New 'Shock and Awe' book explores political meaning of words

Democracy, patriotism, family.these are words spoken with overwhelming fervor these days in the aftermath of 9/11, the invasion of Iraq, and the anticipation of the upcoming presidential election. But what do those words really mean? Apparently, different things, depending on your political affiliation.

First book published by New Pacific Press in collaboration with UC Santa Cruz
Shock and Awe: War on Words, explores the political meaning of words through essays, photographs, poems, and drawings by nearly 80 scholars, artists, and poets from UC Santa Cruz and around the world. Created by the campus's Institute for Advanced Feminist Research (IAFR), it is the first book to be published by New Pacific Press, a new venture recently begun by David Watson, owner of The Literary Guillotine bookstore in downtown Santa Cruz.

"The book is an effort to reclaim language that's been debased in the politics of the 'war on terror,'" explained IAFR director Helene Moglen, who holds a UC Presidential Chair in Literature at UC Santa Cruz. "The political rhetoric of the present moment makes many of us feel that we're strangers in our own language.

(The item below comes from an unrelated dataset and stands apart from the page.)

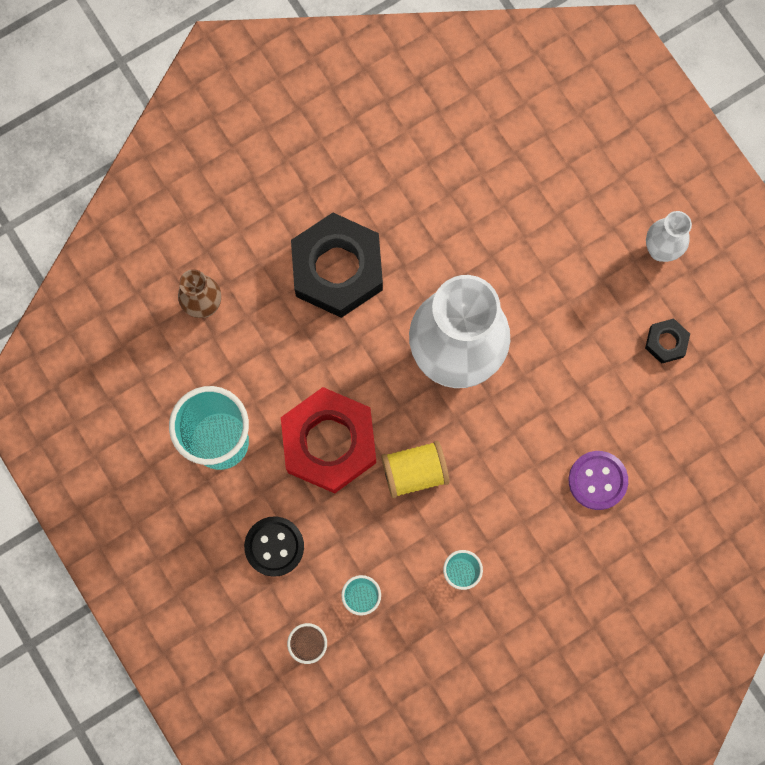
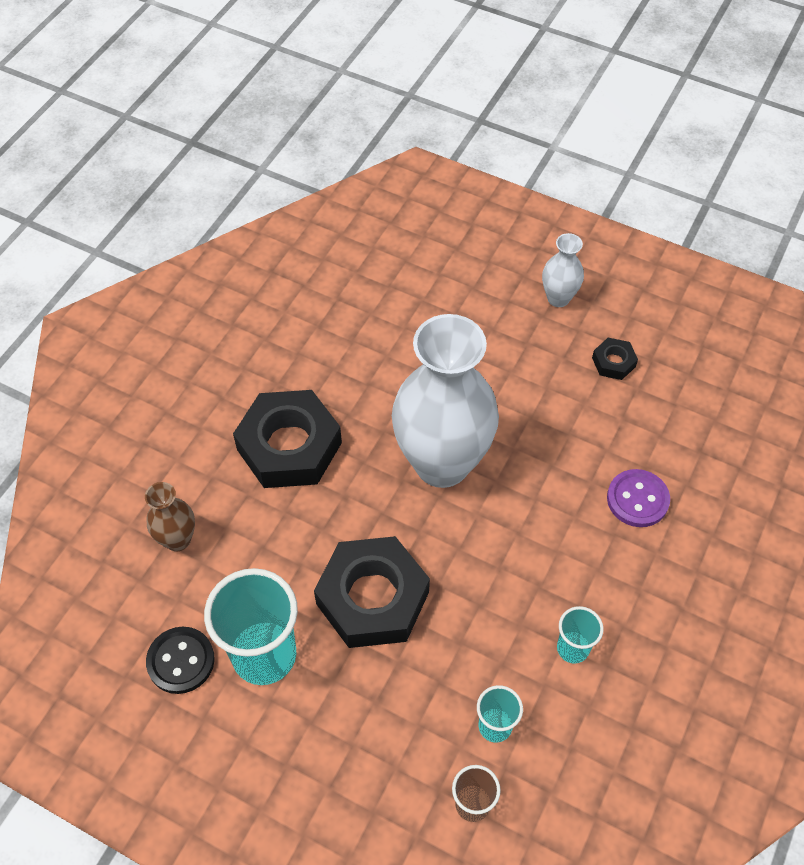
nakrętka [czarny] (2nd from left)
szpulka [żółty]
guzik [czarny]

And there are key words-words that feel to us particularly weighted-which when they are misused, make us feel disempowered as speakers and as writers."

For example, in her piece about the use of the term "security," New York University professor Mary Louise Pratt points out: "Talking about security is one of the most effective ways to cause fear. It's effective because you're not talking about fear, you're assuming it's there, or should be." In a similar vein, author Kath Westin describes the word "on" as "a preposition designed to keep people in thrall to the things they love to think they hate. See War on Terror. See War on Poverty. See War on Drugs."

Co-editor and UCSC anthropology professor Anna Tsing gets to the heart of the matter in her essay on "Glory," when she quotes Lewis Carroll's Through the Looking Glass: "'When I use a word,'" Humpty Dumpty said in a rather scornful tone, 'it means just what I choose it to mean-neither more nor less.'"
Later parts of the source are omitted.